Step inside the Tiago NRG and you’re greeted by a cabin we’ve become so familiar with in the Tiago and Tigor. The layout and space on offer remains identical to the Tiago. Tweaks come in the form of orange accents on the dash, new upholstery and a new 5-inch touchscreen that’s borrowed from the Tigor. Notably, there’s no Android Auto or Apple CarPlay on offer. Other features are shared with the top-spec version of the hatchback, which means you get steering-mounted audio controls, a stellar 8-speaker Harman audio system, chilled glovebox, manual AC and a detailed MID. Safety kit includes dual airbags, ABS with EBD and corner stability control, all of which is offered as standard.
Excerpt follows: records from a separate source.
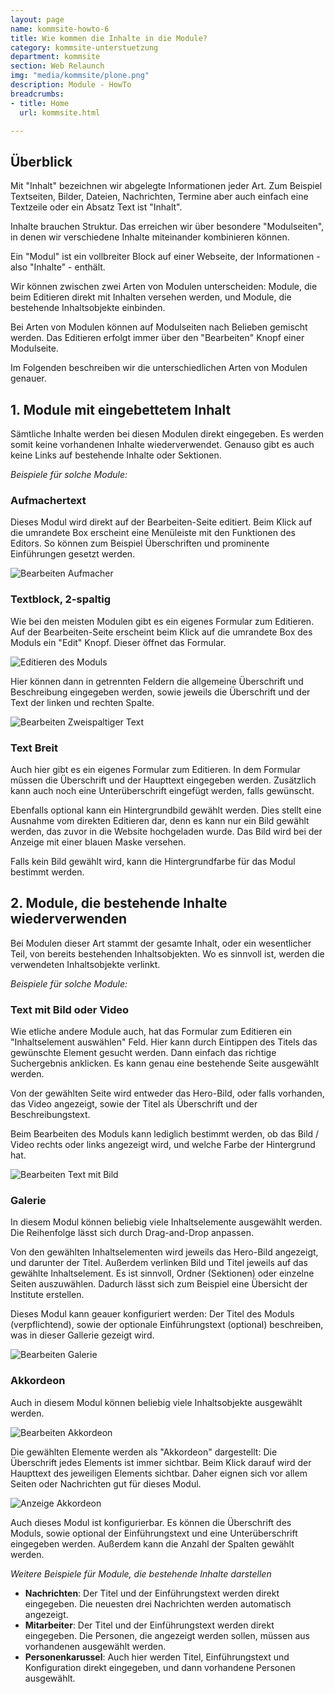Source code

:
 ```yaml
---
layout: page
name: kommsite-howto-6
title: Wie kommen die Inhalte in die Module?
category: kommsite-unterstuetzung
department: kommsite
section: Web Relaunch
img: "media/kommsite/plone.png"
description: Module - HowTo
breadcrumbs:
- title: Home
  url: kommsite.html

---
```


## Überblick

Mit "Inhalt" bezeichnen wir abgelegte Informationen jeder Art. Zum Beispiel Textseiten, Bilder, Dateien, Nachrichten, Termine aber auch einfach eine Textzeile oder ein Absatz Text ist "Inhalt".

Inhalte brauchen Struktur. Das erreichen wir über besondere "Modulseiten", in denen wir verschiedene Inhalte miteinander kombinieren können.

Ein "Modul" ist ein vollbreiter Block auf einer Webseite, der Informationen - also "Inhalte" - enthält.

Wir können zwischen zwei Arten von Modulen unterscheiden: Module, die beim Editieren direkt mit Inhalten versehen werden, und Module, die bestehende Inhaltsobjekte einbinden.

Bei Arten von Modulen können auf Modulseiten nach Belieben gemischt werden. Das Editieren erfolgt immer über den "Bearbeiten" Knopf einer Modulseite.

Im Folgenden beschreiben wir die unterschiedlichen Arten von Modulen genauer.

## 1. Module mit eingebettetem Inhalt

Sämtliche Inhalte werden bei diesen Modulen direkt eingegeben. Es werden somit keine vorhandenen Inhalte wiederverwendet. Genauso gibt es auch keine Links auf bestehende Inhalte oder Sektionen.

*Beispiele für solche Module:*

### Aufmachertext

Dieses Modul wird direkt auf der Bearbeiten-Seite editiert. Beim Klick auf die umrandete Box erscheint eine Menüleiste mit den Funktionen des Editors. So können zum Beispiel Überschriften und prominente Einführungen gesetzt werden.

<img src="/media/kommsite/howto_modulbeispiele/Bearbeiten_Aufmacher.png" alt="Bearbeiten Aufmacher" />

### Textblock, 2-spaltig

Wie bei den meisten Modulen gibt es ein eigenes Formular zum Editieren. Auf der Bearbeiten-Seite erscheint beim Klick auf die umrandete Box des Moduls ein "Edit" Knopf. Dieser öffnet das Formular.

<img src="/media/kommsite/howto_modulbeispiele/Edit_des_Moduls.png" alt="Editieren des Moduls" />


Hier können dann in getrennten Feldern die allgemeine Überschrift und Beschreibung eingegeben werden, sowie jeweils die Überschrift und der Text der linken und rechten Spalte.

<img src="/media/kommsite/howto_modulbeispiele/Bearbeiten_Zweispaltiger_Text.png" alt="Bearbeiten Zweispaltiger Text" />

### Text Breit

Auch hier gibt es ein eigenes Formular zum Editieren. In dem Formular müssen die Überschrift und der Haupttext eingegeben werden. Zusätzlich kann auch noch eine Unterüberschrift eingefügt werden, falls gewünscht.

Ebenfalls optional kann ein Hintergrundbild gewählt werden. Dies stellt eine Ausnahme vom direkten Editieren dar, denn es kann nur ein Bild gewählt werden, das zuvor in die Website hochgeladen wurde. Das Bild wird bei der Anzeige mit einer blauen Maske versehen.

Falls kein Bild gewählt wird, kann die Hintergrundfarbe für das Modul bestimmt werden.

## 2. Module, die bestehende Inhalte wiederverwenden

Bei Modulen dieser Art stammt der gesamte Inhalt, oder ein wesentlicher Teil, von bereits bestehenden Inhaltsobjekten. Wo es sinnvoll ist, werden die verwendeten Inhaltsobjekte verlinkt.

*Beispiele für solche Module:*
 
### Text mit Bild oder Video

Wie etliche andere Module auch, hat das Formular zum Editieren ein "Inhaltselement auswählen" Feld. Hier kann durch Eintippen des Titels das gewünschte Element gesucht werden. Dann einfach das richtige Suchergebnis anklicken. Es kann genau eine bestehende Seite ausgewählt werden.

Von der gewählten Seite wird entweder das Hero-Bild, oder falls vorhanden, das Video angezeigt, sowie der Titel als Überschrift und der Beschreibungstext.

Beim Bearbeiten des Moduls kann lediglich bestimmt werden, ob das Bild / Video rechts oder links angezeigt wird, und welche Farbe der Hintergrund hat.

<img src="/media/kommsite/howto_modulbeispiele/Bearbeiten_Text_mit_Bild.png" alt="Bearbeiten Text mit Bild" />

### Galerie

In diesem Modul können beliebig viele Inhaltselemente ausgewählt werden. Die Reihenfolge lässt sich durch Drag-and-Drop anpassen.

Von den gewählten Inhaltselementen wird jeweils das Hero-Bild angezeigt, und darunter der Titel. Außerdem verlinken Bild und Titel jeweils auf das gewählte Inhaltselement. Es ist sinnvoll, Ordner (Sektionen) oder einzelne Seiten auszuwählen. Dadurch lässt sich zum Beispiel eine Übersicht der Institute erstellen.

Dieses Modul kann geauer konfiguriert werden: Der Titel des Moduls (verpflichtend), sowie der optionale Einführungstext (optional) beschreiben, was in dieser Gallerie gezeigt wird.

<img src="/media/kommsite/howto_modulbeispiele/Bearbeiten_Galerie.png" alt="Bearbeiten Galerie" />

### Akkordeon

Auch in diesem Modul können beliebig viele Inhaltsobjekte ausgewählt werden.

<img src="/media/kommsite/howto_modulbeispiele/Bearbeiten_Akkordeon.png" alt="Bearbeiten Akkordeon" />

Die gewählten Elemente werden als "Akkordeon" dargestellt: Die Überschrift jedes Elements ist immer sichtbar. Beim Klick darauf wird der Haupttext des jeweiligen Elements sichtbar. Daher eignen sich vor allem Seiten oder Nachrichten gut für dieses Modul.

<img src="/media/kommsite/howto_modulbeispiele/Anzeige_Akkordeon.png" alt="Anzeige Akkordeon" />

Auch dieses Modul ist konfigurierbar. Es können die Überschrift des Moduls, sowie optional der Einführungstext und eine Unterüberschrift eingegeben werden. Außerdem kann die Anzahl der Spalten gewählt werden.

*Weitere Beispiele für Module, die bestehende Inhalte darstellen*

* **Nachrichten**: Der Titel und der Einführungstext werden direkt eingegeben. Die neuesten drei Nachrichten werden automatisch angezeigt.
* **Mitarbeiter**: Der Titel und der Einführungstext werden direkt eingegeben. Die Personen, die angezeigt werden sollen, müssen aus vorhandenen ausgewählt werden.
* **Personenkarussel**: Auch hier werden Titel, Einführungstext und Konfiguration direkt eingegeben, und dann vorhandene Personen ausgewählt.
The Tiago NRG shares its engines with the hatchback. There’s no change in output at 85PS/115Nm for the petrol and 70PS/140Nm for the diesel, but Tata claims to have tuned the motor to suit the character of the NRG. Notably, Tata Motors has also deleted the City/Eco drive modes which are on offer in the Tiago. Also, the NRG can be had with a 5-speed manual gearbox only. The manufacturer has categorically ruled out the possibility of an AMT for the Tiago NRG.
Tata’s rugged hatch is available in a single fully-loaded variant. This costs approximately Rs 28,000 more than the XZ variant of the Tiago.
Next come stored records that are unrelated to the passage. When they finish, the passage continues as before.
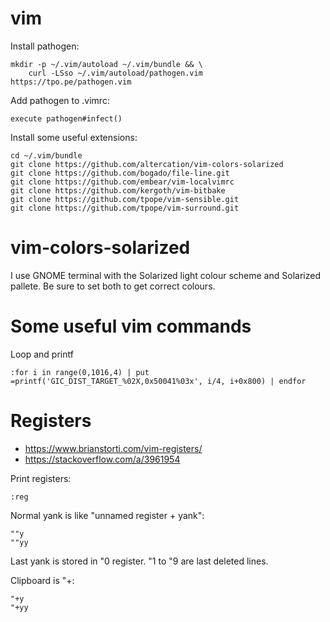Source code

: # vim
Install pathogen:

    mkdir -p ~/.vim/autoload ~/.vim/bundle && \
        curl -LSso ~/.vim/autoload/pathogen.vim https://tpo.pe/pathogen.vim

Add pathogen to .vimrc:

    execute pathogen#infect()

Install some useful extensions:

    cd ~/.vim/bundle
    git clone https://github.com/altercation/vim-colors-solarized
    git clone https://github.com/bogado/file-line.git
    git clone https://github.com/embear/vim-localvimrc
    git clone https://github.com/kergoth/vim-bitbake
    git clone https://github.com/tpope/vim-sensible.git
    git clone https://github.com/tpope/vim-surround.git

# vim-colors-solarized
I use GNOME terminal with the Solarized light colour scheme and Solarized
pallete. Be sure to set both to get correct colours.

# Some useful vim commands
Loop and printf

    :for i in range(0,1016,4) | put =printf('GIC_DIST_TARGET_%02X,0x50041%03x', i/4, i+0x800) | endfor

# Registers
- https://www.brianstorti.com/vim-registers/
- https://stackoverflow.com/a/3961954

Print registers:

    :reg

Normal yank is like "unnamed register + yank":

    ""y
    ""yy

Last yank is stored in "0 register. "1 to "9 are last deleted lines.

Clipboard is "+:

    "+y
    "+yy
Mahindra KUV100: The KUV100 is the only other SUV-like hatchback in this segment. Its funky design, fuel-efficient diesel engine and high equipment levels make it a compelling buy, while things like higher engine noise and excessive body roll make it less desirable.
Hyundai Grand i10: The mid-sized hatchback from Hyundai has been given a refresh to keep up with newer cars on the block. The Hyundai Grand i10 offers a premium interior feel, efficient but peppy diesel engine, fun to drive characteristics and class-leading interior space without burning a hole in your pocket.
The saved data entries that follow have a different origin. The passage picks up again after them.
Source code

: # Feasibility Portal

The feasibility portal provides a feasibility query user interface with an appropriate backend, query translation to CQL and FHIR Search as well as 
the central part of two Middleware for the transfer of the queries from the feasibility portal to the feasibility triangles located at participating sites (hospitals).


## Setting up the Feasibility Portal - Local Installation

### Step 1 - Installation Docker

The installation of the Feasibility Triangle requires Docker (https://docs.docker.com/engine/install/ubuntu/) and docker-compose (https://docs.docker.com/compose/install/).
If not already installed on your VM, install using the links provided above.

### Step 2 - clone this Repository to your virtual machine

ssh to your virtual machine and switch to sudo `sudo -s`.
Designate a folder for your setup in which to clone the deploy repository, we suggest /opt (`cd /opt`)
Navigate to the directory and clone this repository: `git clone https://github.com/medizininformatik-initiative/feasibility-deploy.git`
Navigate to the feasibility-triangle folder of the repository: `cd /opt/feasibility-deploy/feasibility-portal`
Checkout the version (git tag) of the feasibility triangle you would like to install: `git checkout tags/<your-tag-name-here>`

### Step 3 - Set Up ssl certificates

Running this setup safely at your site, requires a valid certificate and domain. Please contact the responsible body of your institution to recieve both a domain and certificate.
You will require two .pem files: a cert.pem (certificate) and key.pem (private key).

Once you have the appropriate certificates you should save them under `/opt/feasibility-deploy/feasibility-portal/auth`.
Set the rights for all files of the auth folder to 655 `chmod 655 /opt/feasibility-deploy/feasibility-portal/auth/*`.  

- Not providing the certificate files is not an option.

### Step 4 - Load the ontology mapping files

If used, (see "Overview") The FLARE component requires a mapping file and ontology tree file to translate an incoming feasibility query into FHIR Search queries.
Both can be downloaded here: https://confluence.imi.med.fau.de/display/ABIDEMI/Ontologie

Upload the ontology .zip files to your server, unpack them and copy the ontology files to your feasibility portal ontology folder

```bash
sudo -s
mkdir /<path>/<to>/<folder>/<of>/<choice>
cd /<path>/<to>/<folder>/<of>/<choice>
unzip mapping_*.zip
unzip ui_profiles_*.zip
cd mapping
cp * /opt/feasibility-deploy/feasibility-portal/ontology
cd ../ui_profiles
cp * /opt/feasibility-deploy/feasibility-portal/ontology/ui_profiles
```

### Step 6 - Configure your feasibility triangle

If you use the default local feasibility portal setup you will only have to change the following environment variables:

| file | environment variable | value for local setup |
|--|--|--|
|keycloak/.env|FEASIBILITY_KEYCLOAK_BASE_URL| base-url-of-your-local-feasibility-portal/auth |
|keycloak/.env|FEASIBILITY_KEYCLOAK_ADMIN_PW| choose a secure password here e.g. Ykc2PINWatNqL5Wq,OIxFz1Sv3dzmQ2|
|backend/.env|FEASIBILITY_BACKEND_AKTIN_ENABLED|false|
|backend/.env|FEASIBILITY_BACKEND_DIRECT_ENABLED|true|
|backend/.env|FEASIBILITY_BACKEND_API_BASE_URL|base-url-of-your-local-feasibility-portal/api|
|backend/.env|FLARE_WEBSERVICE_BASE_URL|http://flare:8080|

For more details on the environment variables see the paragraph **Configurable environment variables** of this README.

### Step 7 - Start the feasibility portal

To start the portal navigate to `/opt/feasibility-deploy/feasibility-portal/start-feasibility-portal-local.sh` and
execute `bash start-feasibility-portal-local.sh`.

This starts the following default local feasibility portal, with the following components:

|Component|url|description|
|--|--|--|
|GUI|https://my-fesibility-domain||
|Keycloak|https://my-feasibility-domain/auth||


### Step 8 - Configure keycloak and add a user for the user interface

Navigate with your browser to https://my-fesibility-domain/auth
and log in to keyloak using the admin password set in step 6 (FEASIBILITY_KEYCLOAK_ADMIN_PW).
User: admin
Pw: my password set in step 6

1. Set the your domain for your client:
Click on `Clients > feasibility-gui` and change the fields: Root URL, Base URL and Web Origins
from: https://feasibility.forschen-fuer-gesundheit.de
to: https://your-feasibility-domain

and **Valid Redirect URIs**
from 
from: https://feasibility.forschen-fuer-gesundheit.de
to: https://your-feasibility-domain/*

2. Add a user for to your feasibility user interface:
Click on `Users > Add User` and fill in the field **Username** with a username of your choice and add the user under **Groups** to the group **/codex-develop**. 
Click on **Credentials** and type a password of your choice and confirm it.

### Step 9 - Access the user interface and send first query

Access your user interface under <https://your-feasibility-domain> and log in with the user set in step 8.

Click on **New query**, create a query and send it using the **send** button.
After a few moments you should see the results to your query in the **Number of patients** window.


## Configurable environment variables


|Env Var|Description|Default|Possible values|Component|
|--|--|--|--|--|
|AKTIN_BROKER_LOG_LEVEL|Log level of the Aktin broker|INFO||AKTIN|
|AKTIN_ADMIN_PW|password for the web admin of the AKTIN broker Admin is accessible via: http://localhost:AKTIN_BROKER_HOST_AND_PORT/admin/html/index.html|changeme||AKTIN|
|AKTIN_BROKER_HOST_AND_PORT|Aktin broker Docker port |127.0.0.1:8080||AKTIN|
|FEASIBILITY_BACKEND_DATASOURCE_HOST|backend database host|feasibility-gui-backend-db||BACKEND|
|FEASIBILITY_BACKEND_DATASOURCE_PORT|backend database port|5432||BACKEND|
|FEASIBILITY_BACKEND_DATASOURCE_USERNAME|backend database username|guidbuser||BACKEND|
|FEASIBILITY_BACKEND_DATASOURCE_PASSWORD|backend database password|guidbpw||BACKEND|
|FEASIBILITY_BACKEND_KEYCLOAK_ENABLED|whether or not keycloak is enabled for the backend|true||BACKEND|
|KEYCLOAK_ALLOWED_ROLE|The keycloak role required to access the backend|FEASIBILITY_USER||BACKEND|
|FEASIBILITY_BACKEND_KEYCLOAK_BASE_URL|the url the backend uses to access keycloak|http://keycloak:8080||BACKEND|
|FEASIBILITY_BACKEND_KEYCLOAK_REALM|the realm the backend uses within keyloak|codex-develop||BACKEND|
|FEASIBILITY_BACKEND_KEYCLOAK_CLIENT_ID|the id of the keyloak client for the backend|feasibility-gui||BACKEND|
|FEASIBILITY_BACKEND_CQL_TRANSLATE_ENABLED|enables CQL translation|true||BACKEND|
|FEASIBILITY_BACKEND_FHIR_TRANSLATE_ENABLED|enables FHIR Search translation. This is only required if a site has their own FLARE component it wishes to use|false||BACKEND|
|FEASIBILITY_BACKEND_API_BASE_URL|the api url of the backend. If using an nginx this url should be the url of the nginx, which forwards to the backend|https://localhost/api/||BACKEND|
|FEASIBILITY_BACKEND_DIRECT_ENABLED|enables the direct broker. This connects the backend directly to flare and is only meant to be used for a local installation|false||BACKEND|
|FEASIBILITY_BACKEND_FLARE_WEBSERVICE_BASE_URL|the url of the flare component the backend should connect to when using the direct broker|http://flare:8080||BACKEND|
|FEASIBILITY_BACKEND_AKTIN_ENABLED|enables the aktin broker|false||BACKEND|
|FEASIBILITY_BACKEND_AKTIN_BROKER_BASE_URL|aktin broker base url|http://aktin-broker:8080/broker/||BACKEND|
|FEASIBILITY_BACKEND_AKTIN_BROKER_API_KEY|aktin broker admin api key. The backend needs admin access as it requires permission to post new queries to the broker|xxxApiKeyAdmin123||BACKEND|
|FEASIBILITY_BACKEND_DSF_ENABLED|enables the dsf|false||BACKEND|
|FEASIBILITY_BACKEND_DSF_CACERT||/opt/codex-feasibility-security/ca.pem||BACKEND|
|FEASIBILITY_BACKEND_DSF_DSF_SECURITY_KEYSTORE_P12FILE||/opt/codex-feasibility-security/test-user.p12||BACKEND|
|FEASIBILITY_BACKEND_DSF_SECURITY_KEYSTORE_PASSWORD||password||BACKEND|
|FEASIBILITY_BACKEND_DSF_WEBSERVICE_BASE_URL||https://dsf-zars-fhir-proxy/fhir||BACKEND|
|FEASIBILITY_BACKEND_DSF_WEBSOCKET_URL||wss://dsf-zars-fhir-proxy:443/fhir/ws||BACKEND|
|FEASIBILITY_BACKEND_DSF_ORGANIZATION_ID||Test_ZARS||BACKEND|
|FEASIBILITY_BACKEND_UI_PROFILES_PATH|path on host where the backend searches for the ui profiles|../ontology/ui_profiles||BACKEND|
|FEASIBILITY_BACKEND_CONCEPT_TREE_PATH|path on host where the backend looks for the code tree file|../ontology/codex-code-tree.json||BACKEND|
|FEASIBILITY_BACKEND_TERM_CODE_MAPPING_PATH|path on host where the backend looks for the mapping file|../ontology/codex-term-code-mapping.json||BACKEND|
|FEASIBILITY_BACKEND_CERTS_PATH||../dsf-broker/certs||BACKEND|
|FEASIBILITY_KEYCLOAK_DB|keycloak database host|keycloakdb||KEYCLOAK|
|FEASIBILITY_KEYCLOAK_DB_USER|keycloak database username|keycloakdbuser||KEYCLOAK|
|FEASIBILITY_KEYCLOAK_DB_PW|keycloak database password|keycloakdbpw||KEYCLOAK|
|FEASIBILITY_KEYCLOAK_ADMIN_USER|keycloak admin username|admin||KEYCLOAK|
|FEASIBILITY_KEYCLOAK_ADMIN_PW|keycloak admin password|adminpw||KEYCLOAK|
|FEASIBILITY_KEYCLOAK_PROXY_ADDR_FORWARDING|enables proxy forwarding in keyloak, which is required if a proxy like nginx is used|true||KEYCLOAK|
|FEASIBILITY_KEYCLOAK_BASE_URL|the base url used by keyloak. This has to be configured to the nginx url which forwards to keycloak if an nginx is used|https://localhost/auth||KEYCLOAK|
Maruti Suzuki Ignis: It looks quirky, but that’s pretty much the only problem with it. Otherwise it’s a nimble little hatch that can be quite fun to drive too.
Ford Freestyle: With the Freestyle, there’s no real point in buying the Figo. It’s a more refined package at an acceptable incremental cost. It’s a fantastic all-rounder that manages to combine the basics of space, fun and everyday usability right.